### Исходный отрывок
Поначалу искусству предписывалась скорее репрезентативно–инструментальная функция: «Этот материал обязательно требовал определенной художественной обработки, для того чтобы «читаться» зрителем, так как взятые в «первобытном» виде сотни тысяч снимков своим утомительным однообразием способны были совершенно парализовать восприятие». Тут, впрочем, оказывалось, что сами «документальные снимки» не в состоянии выполнить возложенных на них задач по перегонке реальности в «социализм»: «Бесконечные просторы колхозных полей, миллионы центнеров свеклы, хлеба, мяса и т. д. нужно было показать в образах, доступных непосредственному восприятию. Голый и протокольно точный язык цифр нужно было параллельно с его формально декоративной обработкой наполнить определенным чувственным содержанием, превратить в художественные диаграммы, схемы и т. д. Нужно было создать экспонаты, дополняющие и развивающие основное, логическое, деловое содержание выставки». Выяснялось, таким образом, что «цифры центнеров» как продукт «непосредственного восприятия» не обладают «чувственным содержанием», каковое рождалось лишь в результате «дополнения и развития» цифр. Так что оказывалось, что задача искусства вовсе не «оформительская», но что именно оно и порождает искомое «содержание», более того, оно‑то и делает его более реальным (более «натуральным»), чем сама реальность: «Никакой «натуральный» экспонат, никакая цифра, карта или диаграмма не обладают такой силой обобщения, какой обладают произведения искусства»[879]. И сила эта – в «целостности».

### Исходные данные
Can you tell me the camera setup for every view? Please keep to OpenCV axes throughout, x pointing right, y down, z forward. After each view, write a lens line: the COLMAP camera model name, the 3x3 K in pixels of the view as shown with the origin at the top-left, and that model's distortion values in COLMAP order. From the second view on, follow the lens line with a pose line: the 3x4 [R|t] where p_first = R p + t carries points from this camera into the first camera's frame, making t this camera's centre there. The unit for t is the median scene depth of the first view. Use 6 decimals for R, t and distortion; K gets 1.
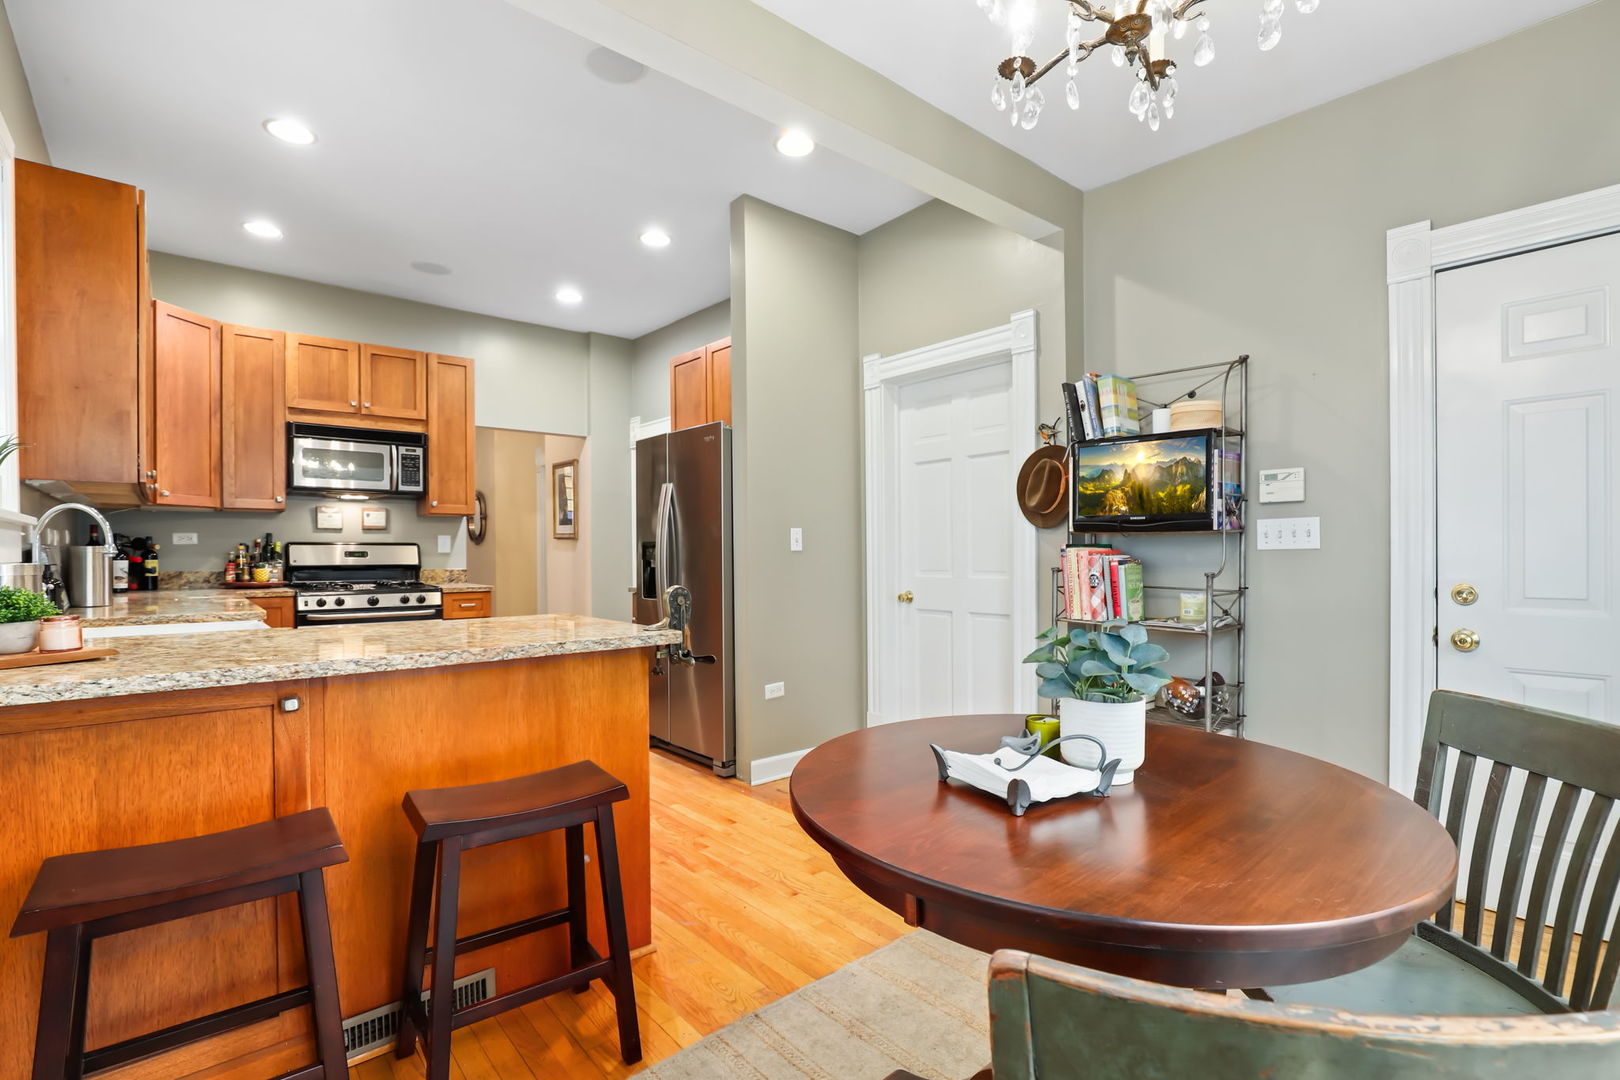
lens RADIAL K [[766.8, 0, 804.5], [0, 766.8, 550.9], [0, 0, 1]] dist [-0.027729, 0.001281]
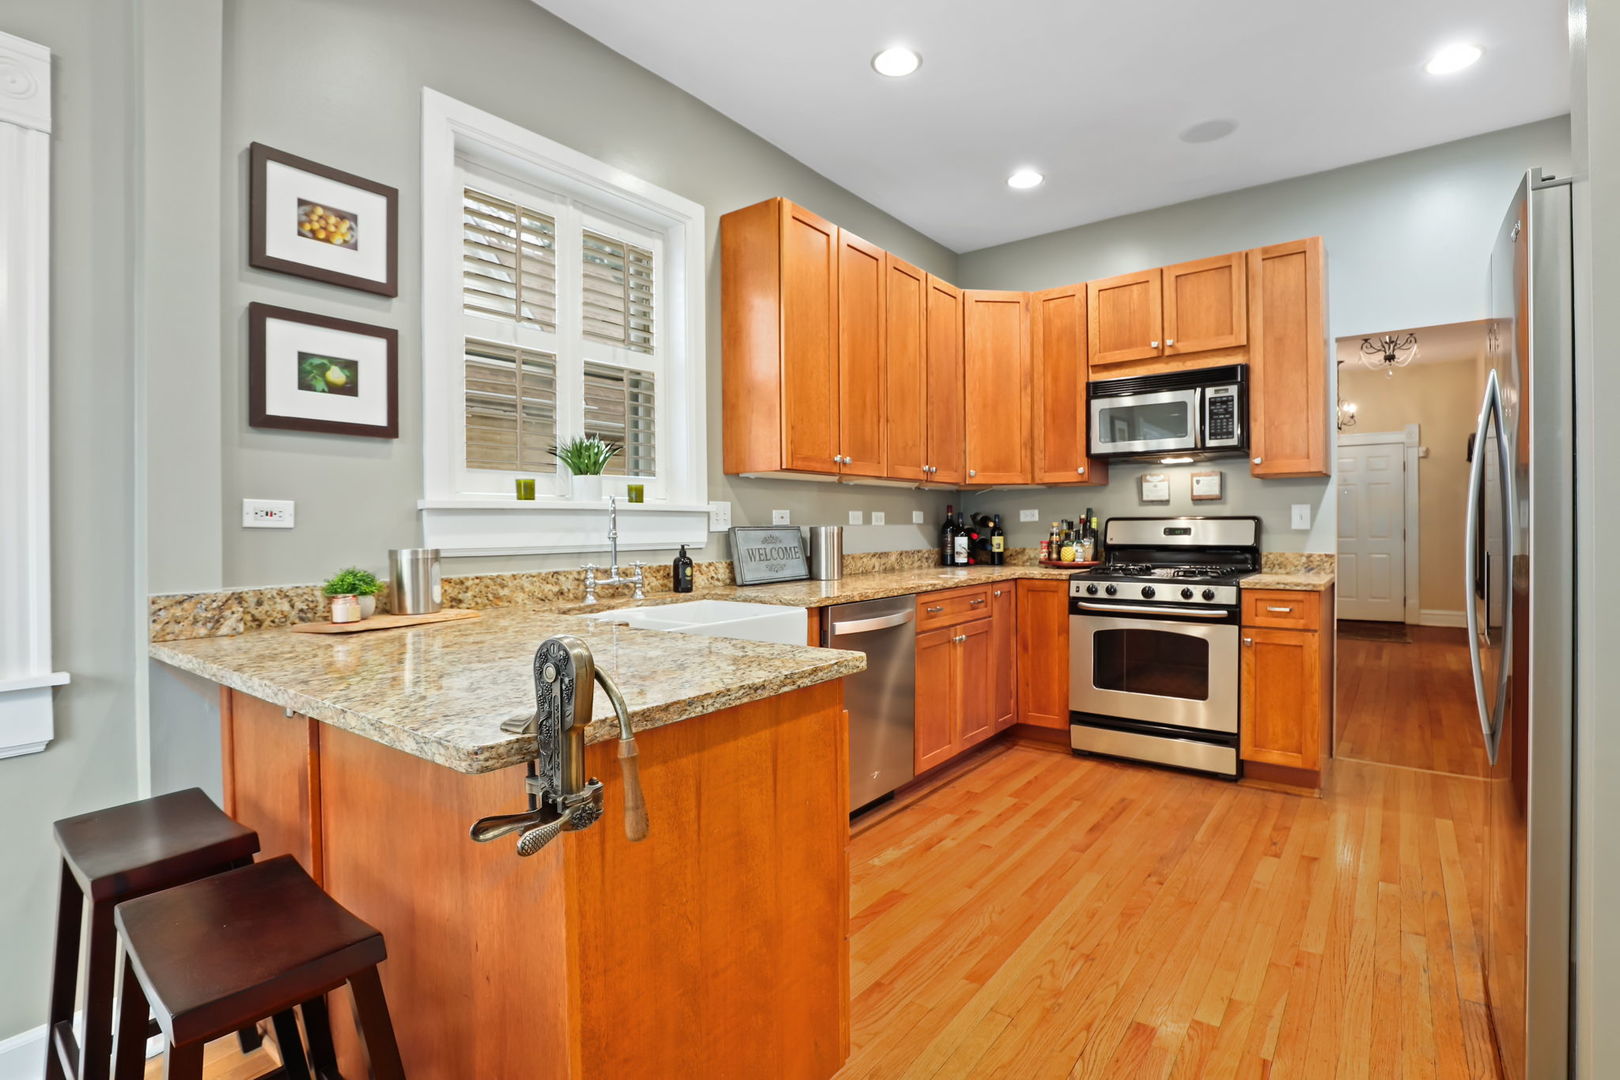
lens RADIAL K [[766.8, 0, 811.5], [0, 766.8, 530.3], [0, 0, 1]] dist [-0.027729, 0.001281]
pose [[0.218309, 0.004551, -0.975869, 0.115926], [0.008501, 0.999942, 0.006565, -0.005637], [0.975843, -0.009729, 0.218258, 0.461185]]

### Что требуется
Ответьте на вопросы по отрывку.
(a) Чем, по словам отрывка, сотни тысяч снимков, взятые в «первобытном» виде, способны были парализовать восприятие?
(b) Что именно нужно было показать в образах, доступных непосредственному восприятию?
(c) В чем, согласно последнему предложению отрывка, состоит сила произведений искусства?

### Ответ
(a) Своим утомительным однообразием.
(b) Бесконечные просторы колхозных полей, миллионы центнеров свеклы, хлеба, мяса и т. д.
(c) В «целостности».